Data for this exercise:
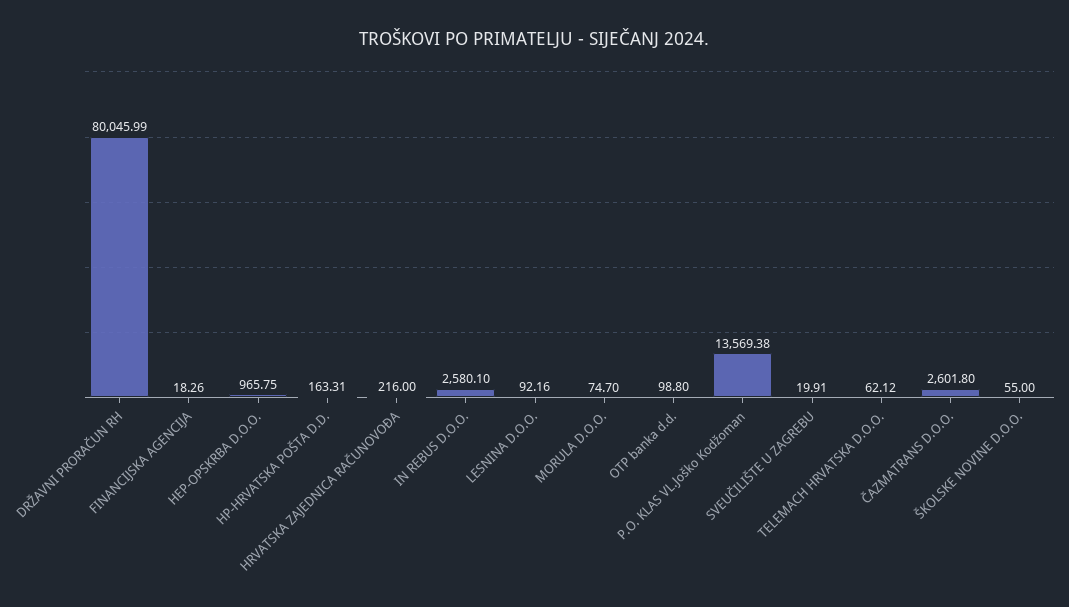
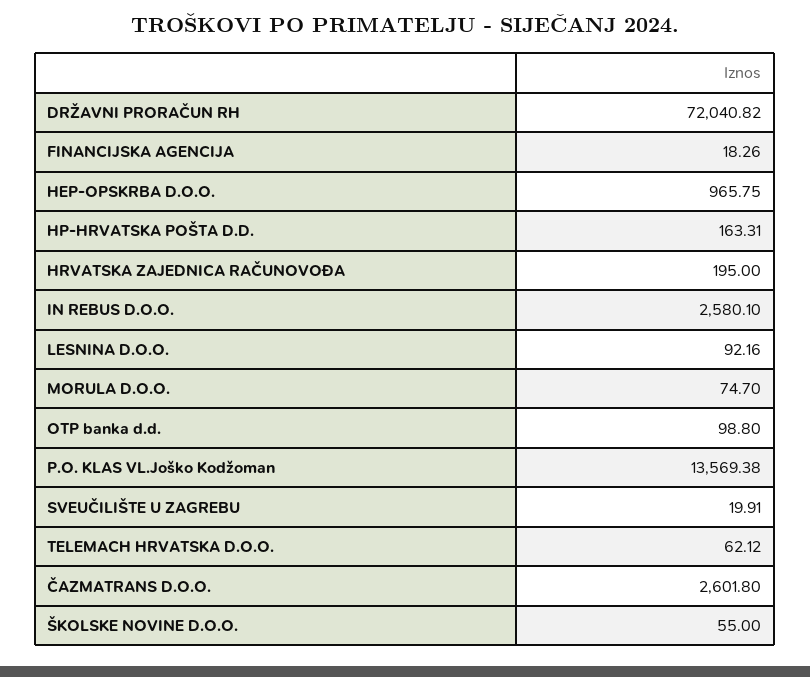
  {
-   "DRŽAVNI PRORAČUN RH": 80045.99,
+   "DRŽAVNI PRORAČUN RH": 72040.82,
    "FINANCIJSKA AGENCIJA": 18.26,
    "HEP-OPSKRBA D.O.O.": 965.75,
    "HP-HRVATSKA POŠTA D.D.": 163.31,
-   "HRVATSKA ZAJEDNICA RAČUNOVOĐA": 216,
+   "HRVATSKA ZAJEDNICA RAČUNOVOĐA": 195,
    "IN REBUS D.O.O.": 2580.1,
    "LESNINA D.O.O.": 92.16,
    "MORULA D.O.O.": 74.7,
    "OTP banka d.d.": 98.8,
    "P.O. KLAS VL.Joško Kodžoman": 13569.38,
    "SVEUČILIŠTE U ZAGREBU": 19.91,
    "TELEMACH HRVATSKA D.O.O.": 62.12,
    "ČAZMATRANS D.O.O.": 2601.8,
    "ŠKOLSKE NOVINE D.O.O.": 55
  }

Try it: Copy out all the data exactly. The images should not appear in the copy.

Solution to this exercise:
  {
-   "DRŽAVNI PRORAČUN RH": 80045.99,
+   "DRŽAVNI PRORAČUN RH": 72040.82,
    "FINANCIJSKA AGENCIJA": 18.26,
    "HEP-OPSKRBA D.O.O.": 965.75,
    "HP-HRVATSKA POŠTA D.D.": 163.31,
-   "HRVATSKA ZAJEDNICA RAČUNOVOĐA": 216,
+   "HRVATSKA ZAJEDNICA RAČUNOVOĐA": 195,
    "IN REBUS D.O.O.": 2580.1,
    "LESNINA D.O.O.": 92.16,
    "MORULA D.O.O.": 74.7,
    "OTP banka d.d.": 98.8,
    "P.O. KLAS VL.Joško Kodžoman": 13569.38,
    "SVEUČILIŠTE U ZAGREBU": 19.91,
    "TELEMACH HRVATSKA D.O.O.": 62.12,
    "ČAZMATRANS D.O.O.": 2601.8,
    "ŠKOLSKE NOVINE D.O.O.": 55
  }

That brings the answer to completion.